Assuming you get past that challenge, the next step is to understand the index or benchmark you want to track. Let’s take the supremely popular example of investing in global equities.
MSCI, alongside FTSE, dominates the big equity benchmarks and many investors reflexively default to the MSCI World index.
I think they could be making a mistake and would politely suggest an alternative index: the MSCI ACWI, which includes developed markets as well as key emerging markets.
Beyond this choice of index, there’s also the issue of whether you want to blindly buy all the major stocks in an asset class, or screen out some stocks that might be too expensive or only include those with a generous dividend.
My point here is to understand the index you track and do your research. It’s the index, not the ETF wrapper, that really counts – and not all indices are created equally.
Next up, there’s the issue of cost. Plenty of investors shortcut everything by just choosing the cheapest ETF. That can be a great idea – but not always.
Cheapest doesn’t always mean best. You also need to look at the bid-ask spread and the average daily trading volume in the ETF over the last few months.
Also, check out the tracking error, which is the difference between the fund’s returns and the index’s returns.
Usually, larger funds – as measured by their assets under management – tend to be a tad more expensive but they often offer favourable trading liquidity on a day-to-day basis.
Also, there’s been a trend to rubbish what are called synthetic ETFs, which don’t actually buy all the assets in a well-known index but instead use swaps or IOUs to pay out the index return the ETF is tracking.
By contrast, a traditional ETF physically buys all the stocks in an index. With a synthetic ETF, you’re exposed to counterparty risk because those IOUs might end up worthless.
But in many markets, like emerging markets, a swap might give you a better return and lower tracking error than a traditional structure – mainly because there are lots of trading costs in the physical, underlying securities.
I’ll finish with two final caveats. The first is to diversify your fund providers.
BlackRock’s iShares business is the gorilla of the ETF industry and it’s easy to end up with a portfolio jam-packed full of their ETFs.
They are frequently big, cheap and easy to trade. I use iShares ETFs all the time, but I try to ensure I have a diverse set of ETF providers just in case. You don’t want to rely too heavily on a single provider.
I’d also keep a cagey eye on popular trend-driven, thematic ETFs. These might be everything from AI-focused stocks to junior market gold mining stocks, both of which have done well over the last few years.

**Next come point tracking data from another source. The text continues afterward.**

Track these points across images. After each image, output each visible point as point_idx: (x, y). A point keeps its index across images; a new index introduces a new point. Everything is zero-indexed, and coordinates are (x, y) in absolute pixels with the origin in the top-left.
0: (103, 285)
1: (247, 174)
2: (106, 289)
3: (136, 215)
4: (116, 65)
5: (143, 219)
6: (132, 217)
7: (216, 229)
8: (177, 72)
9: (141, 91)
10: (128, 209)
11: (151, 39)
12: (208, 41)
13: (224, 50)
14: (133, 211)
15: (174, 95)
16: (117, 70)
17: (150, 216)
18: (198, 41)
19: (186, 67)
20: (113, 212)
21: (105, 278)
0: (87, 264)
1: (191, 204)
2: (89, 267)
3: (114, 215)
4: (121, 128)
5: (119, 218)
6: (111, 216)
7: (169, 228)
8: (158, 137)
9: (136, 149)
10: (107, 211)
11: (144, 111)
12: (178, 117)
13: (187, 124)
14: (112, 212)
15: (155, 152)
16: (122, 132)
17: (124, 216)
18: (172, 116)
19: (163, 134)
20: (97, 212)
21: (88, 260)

These ETFs force you to become tactical and active, as you are not building broad market exposure – but instead focusing on what can sometimes be a handful of stocks based on a market hunch.
There’s absolutely nothing wrong with that approach but be aware that in our momentum-driven, liquidity-driven world, you can end up with unwanted, unloved funds that are then wound down. Trends can reverse incredibly quickly and fall out of fashion.
Keeping on top of the ebbs and flows of our ETF-dominated world requires you to be pretty active and the weight of academic evidence suggests that if you take too many speculative positions, too often, you’ll probably fail most of the time.
Keep it simple, diversified, cheaper, liquid and minimise that tracking error.